Chef Lesley Marquis, Rosewood Country Inn, New Hampshire

Ingredients Quantity  
Cottage Cheese 1 Container (16 ounces)
Egg yolks 2
Sugar 3 tablespoons plus ½ cup
Grated orange peel 1 tablespoon
Chopped blanched almonds ½ cup
Cornstarch 2 tablespoons
Orange juice 2/3 cup
Fresh or frozen blueberries 4 cups
Crepes 18 (recipe follows)
Toasted* Sliced natural almonds ½ cup
  1. To prepare filling: In a blender container, place cottage cheese, egg yolks, 3 tablespoons sugar and orange peel; whirl until well combined. Add chopped almonds; whirl until smooth; set aside.
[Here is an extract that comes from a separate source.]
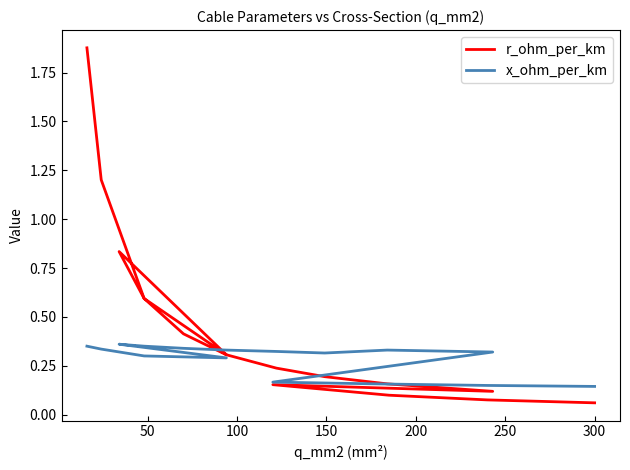

Reading left to right, what are all the values shown in this chart?

r_ohm_per_km: 1.9	1.2	0.6	0.3	0.8	0.6	0.4	0.3	0.2	0.2	0.2	0.1	0.2	0.1	0.1	0.1
x_ohm_per_km: 0.3	0.3	0.3	0.3	0.4	0.3	0.3	0.3	0.3	0.3	0.3	0.3	0.2	0.2	0.1	0.1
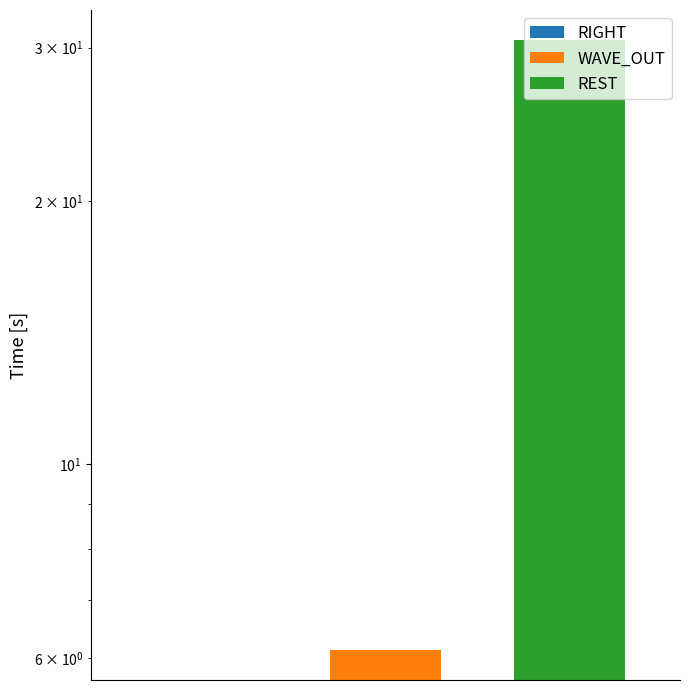

Which has a higher value, WAVE_OUT or RIGHT?

WAVE_OUT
  2. To prepare blueberry sauce: In a saucepan combine the remaining ½ cup sugar and the cornstarch. Stir in orange juice and blueberries. Over medium-high heat, bring to a boil, stirring constantly; cook and stir until thickened and clear, about 1 minute.
  3. To assemble: Place 2 rounded tablespoons of filling on each crepe. Roll and place on a lightly greased baking sheet. Cover and refrigerate until ready to serve.
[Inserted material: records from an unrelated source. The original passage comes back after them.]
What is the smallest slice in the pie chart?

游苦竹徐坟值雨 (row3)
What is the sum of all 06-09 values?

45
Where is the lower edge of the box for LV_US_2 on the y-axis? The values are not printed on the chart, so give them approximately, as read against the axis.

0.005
  4. At serving time: Preheat oven to 300 degrees Fahrenheit. Bake filled crepes until hot, about 15 minutes. Top with blueberry sauce, sprinkle with toasted almonds and, if desired, a dollop of sour cream.

YIELD 18 crepes

TO PREPARE CREPES: In a blender container, place 4 eggs, 1 cup each flour and milk, 1-tablespoon light brown sugar and ¼ teaspoon almond extract. Whirl until smooth. Spray crepe pan with non-stick cooking spray; heat over medium heat until hot. Add about 3 tablespoons batter to pan, tilting to make an even layer. Cook on one side until crepe begins to brown, about 1 minute. Place on a sheet of waxed paper, browned side up. Repeat with remaining batter; layering the crepes with waxed paper.